Le degré avec lequel les mouvements de taux de change ont un impact sur des prix domestiques semble avoir baissé au cours des années dernières, dans la Zone euro, selon une étude de la BCE parue en septembre 2016([1]). Cette étude met en lumière les facteurs potentiels de cette baisse, ainsi que les raisons derrière les différences de transmission du taux de change à l’inflation dans les États membres de la Zone euro.

Après un rappel des mécanismes à l’œuvre dans la transmission des variations de taux de change aux différents prix dans une économie, nous verrons dans quelle mesure les structures de production des principales économies de la Zone euro et la mondialisation des échanges commerciaux agissent sur cette transmission. 

                                                                                                                                   
1. Les trois étapes de la transmission des variations du taux de change aux prix dans une économie

La transmission des variations du taux de change aux prix peut être définie comme le degré avec lequel les prix dans une économie augmentent (ou baissent) après une dépréciation (ou une appréciation) du taux de change. Il faut faire icila distinction entre les différents stades de la transmission du taux de change aux prix, notamment entre les prix des importations et les prix à la consommation (Schéma 1). L’impact du taux de change sur les prix des importations est déterminé par les stratégies tarifaires des importateurs domestiques et des exportateurs étrangers, la décomposition sectorielle et géographique des importations d’un pays ainsi que l’utilisation de la devise nationale dans les échanges commerciaux. L’impact du taux de change sur le niveau des prix à la consommation (IPCH), la seconde étape, dépend surtout de l’intégration d’une économie dans les chaînes de valeur mondiales (CVM) ainsi que des stratégies tarifaires des entreprises sur le marché intérieur.

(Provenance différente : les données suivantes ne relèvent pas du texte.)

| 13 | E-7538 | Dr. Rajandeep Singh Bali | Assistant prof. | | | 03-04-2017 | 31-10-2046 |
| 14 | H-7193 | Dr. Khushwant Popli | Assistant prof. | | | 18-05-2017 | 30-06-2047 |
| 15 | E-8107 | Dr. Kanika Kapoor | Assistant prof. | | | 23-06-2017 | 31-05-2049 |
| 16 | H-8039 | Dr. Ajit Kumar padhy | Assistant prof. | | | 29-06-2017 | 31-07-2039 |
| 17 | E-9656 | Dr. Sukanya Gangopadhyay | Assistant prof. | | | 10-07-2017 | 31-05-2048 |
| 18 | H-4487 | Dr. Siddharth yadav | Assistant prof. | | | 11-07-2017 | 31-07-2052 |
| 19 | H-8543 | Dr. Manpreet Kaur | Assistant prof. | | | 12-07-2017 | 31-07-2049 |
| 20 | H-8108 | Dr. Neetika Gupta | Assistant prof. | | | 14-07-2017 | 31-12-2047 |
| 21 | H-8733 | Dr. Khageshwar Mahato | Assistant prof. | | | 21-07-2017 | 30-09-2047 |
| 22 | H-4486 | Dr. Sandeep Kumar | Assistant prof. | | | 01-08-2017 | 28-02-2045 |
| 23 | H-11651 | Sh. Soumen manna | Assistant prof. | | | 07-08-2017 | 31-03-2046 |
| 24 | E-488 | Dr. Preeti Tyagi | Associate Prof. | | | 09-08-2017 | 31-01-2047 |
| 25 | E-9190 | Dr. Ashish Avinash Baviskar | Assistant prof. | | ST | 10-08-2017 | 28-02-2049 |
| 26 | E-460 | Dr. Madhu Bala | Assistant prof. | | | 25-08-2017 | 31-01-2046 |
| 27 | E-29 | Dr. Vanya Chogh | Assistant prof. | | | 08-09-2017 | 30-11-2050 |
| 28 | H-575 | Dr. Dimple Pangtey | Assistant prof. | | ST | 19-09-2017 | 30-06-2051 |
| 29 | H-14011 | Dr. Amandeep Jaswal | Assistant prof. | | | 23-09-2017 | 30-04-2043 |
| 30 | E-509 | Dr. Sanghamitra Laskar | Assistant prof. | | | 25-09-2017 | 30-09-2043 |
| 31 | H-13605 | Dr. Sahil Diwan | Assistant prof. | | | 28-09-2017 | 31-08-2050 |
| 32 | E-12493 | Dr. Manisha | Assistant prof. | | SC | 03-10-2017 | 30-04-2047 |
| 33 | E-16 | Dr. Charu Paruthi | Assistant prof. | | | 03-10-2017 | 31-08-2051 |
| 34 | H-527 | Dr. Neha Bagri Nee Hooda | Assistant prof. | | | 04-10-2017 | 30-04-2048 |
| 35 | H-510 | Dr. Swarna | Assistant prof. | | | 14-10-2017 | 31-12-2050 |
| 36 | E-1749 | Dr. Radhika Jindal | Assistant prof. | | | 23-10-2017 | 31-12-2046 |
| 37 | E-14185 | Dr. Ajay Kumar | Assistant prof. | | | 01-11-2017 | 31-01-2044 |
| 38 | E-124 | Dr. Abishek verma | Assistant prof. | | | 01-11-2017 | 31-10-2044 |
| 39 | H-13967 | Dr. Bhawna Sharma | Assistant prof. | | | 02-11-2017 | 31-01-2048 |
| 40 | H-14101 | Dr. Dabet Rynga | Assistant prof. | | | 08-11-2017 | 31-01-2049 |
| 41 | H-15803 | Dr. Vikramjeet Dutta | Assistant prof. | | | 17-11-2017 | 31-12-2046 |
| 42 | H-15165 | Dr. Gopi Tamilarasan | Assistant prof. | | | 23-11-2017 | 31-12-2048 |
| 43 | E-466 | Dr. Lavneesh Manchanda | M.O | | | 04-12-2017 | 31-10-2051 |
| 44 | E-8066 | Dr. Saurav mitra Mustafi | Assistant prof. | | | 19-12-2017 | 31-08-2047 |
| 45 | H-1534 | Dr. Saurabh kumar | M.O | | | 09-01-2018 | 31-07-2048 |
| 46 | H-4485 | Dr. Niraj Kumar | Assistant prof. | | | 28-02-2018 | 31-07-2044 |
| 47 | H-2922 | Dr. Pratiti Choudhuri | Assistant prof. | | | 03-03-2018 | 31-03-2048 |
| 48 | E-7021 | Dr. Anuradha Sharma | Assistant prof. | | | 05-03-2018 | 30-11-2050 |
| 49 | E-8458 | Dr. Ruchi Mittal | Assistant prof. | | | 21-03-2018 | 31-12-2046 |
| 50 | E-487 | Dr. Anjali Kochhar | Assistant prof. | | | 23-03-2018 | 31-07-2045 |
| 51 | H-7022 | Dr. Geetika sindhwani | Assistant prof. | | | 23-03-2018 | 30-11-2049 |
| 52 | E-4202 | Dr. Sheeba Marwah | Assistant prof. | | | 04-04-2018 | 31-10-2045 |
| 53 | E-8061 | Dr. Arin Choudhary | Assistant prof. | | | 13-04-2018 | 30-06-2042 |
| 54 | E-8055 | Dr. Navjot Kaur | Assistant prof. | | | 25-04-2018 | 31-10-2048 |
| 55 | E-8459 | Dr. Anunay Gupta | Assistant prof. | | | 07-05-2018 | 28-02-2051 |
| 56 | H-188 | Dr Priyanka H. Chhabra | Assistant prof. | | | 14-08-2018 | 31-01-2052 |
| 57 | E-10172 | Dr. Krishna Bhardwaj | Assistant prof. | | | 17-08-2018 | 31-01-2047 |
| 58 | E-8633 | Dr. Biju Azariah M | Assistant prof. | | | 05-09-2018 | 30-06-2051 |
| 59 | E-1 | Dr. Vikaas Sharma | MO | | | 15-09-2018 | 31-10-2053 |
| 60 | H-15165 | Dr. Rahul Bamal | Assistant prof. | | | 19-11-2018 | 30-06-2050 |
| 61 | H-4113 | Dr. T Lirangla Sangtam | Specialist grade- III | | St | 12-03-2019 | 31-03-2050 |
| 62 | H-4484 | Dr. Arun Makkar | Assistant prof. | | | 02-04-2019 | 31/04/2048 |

L’impact du taux de change sur les prix inclut aussi un troisième stade, entre l’IPCH et les prix des exportations, et dépend de la mesure dans laquelle les exportateurs domestiques peuvent ajuster leurs prix ou leurs marges à la suite d’une hausse de prix domestiques compte tenu de la concurrence sur leurs parts de marché internationales.

 

Schéma 1. Les trois étapes de la transmission du taux de change aux prix

Sources : auteur, BSI Economics

Il existe plusieurs raisons pour lesquelles la transmission des mouvements de change pourrait être incomplète, c’est-à-dire soit retardée, soit partielle. Au niveau des prix des importations, il faut s’intéresser à la concurrence entre les exportateurs étrangers (hors Zone euro) sur les parts de marché dans la Zone euro, qui détermine leurs politiques de prix. Le degré auquel les variations des prix des importations sont transmises aux prix à la consommation dans un pays dépend à son tour de la concurrence sur le marché domestique. L’impact sur les prix à la consommation est alors plus petit et se matérialise plus tard. L’augmentation des coûts de production suite à l’augmentation des prix des biens importés alimente des pressions inflationnistes sur toute l’économie, mais elles peuvent en partie être compensées par le fait que certaines entreprises domestiques peuvent décider de garder leurs prix constants et donc rogner leur marge, limitant ainsi l’impact final sur l’IPCH.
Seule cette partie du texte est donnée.